In September 2006, the Securities and Exchange Commission (‘SEC’) staff issued Staff Accounting Bulletin No. 108, “Considering the Effects of Prior Year Misstatements when Quantifying Misstatements in Current Year Financial Statements” (‘SAB 108’). SAB 108 provides guidance on how prior year misstatements should be taken into consideration when quantifying misstatements in current year financial statements for purposes of determining whether the current year’s financial statements are materially misstated. The provisions of SAB 108 are required to be applied by registrants in their annual financial statements covering fiscal years ending on or before November 15, 2007. The adoption of the provisions of SAB 108 did not have an impact on the Company’s financial statements.

In June 2006, the FASB issued FASB Interpretation No. 48, “Accounting for Uncertainty in Income Taxes—an interpretation of FASB Statement No. 109” (FIN 48). FIN 48 clarifies the accounting and reporting for uncertainties in income tax law. This Interpretation prescribes a comprehensive model for the financial statement recognition, measurement, presentation and disclosure of uncertain tax positions taken or expected to be taken in income tax returns. The provisions of FIN 48 will be applied beginning in the first quarter of 2008 (i.e. from April 1, 2008), with the cumulative effect of the change in accounting principle recorded as an adjustment to retained earnings. The Company is currently assessing the impact of the adoption of this Interpretation on its financial statements.

| INFORMATION SHOWN |
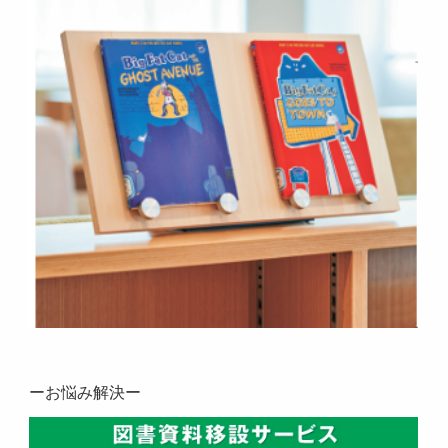
ーお悩み解決ー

| THINGS TO DO |
[1] In the accounting standards passage, translate this sentence into Spanish: "FIN 48 clarifies the accounting and reporting for uncertainties in income tax law."
[2] Repeat word for word the part of the accounting standards passage that opens with the words "In June 2006, the" and closes with "its financial statements.".
[3] Using the accounting standards passage, answer these questions:
(a) In what month and year did the SEC staff issue SAB 108?
(b) Starting from what date will the provisions of FIN 48 be applied?
(c) How will the cumulative effect of the change in accounting principle under FIN 48 be recorded?

| ANSWERS TO THIS EXERCISE |
[1] El FIN 48 aclara la contabilidad y la presentación de informes sobre las incertidumbres en la legislación del impuesto sobre la renta.

[2]
In June 2006, the FASB issued FASB Interpretation No. 48, “Accounting for Uncertainty in Income Taxes—an interpretation of FASB Statement No. 109” (FIN 48). FIN 48 clarifies the accounting and reporting for uncertainties in income tax law. This Interpretation prescribes a comprehensive model for the financial statement recognition, measurement, presentation and disclosure of uncertain tax positions taken or expected to be taken in income tax returns. The provisions of FIN 48 will be applied beginning in the first quarter of 2008 (i.e. from April 1, 2008), with the cumulative effect of the change in accounting principle recorded as an adjustment to retained earnings. The Company is currently assessing the impact of the adoption of this Interpretation on its financial statements.

[3]
(a) September 2006
(b) April 1, 2008 (the first quarter of 2008)
(c) As an adjustment to retained earnings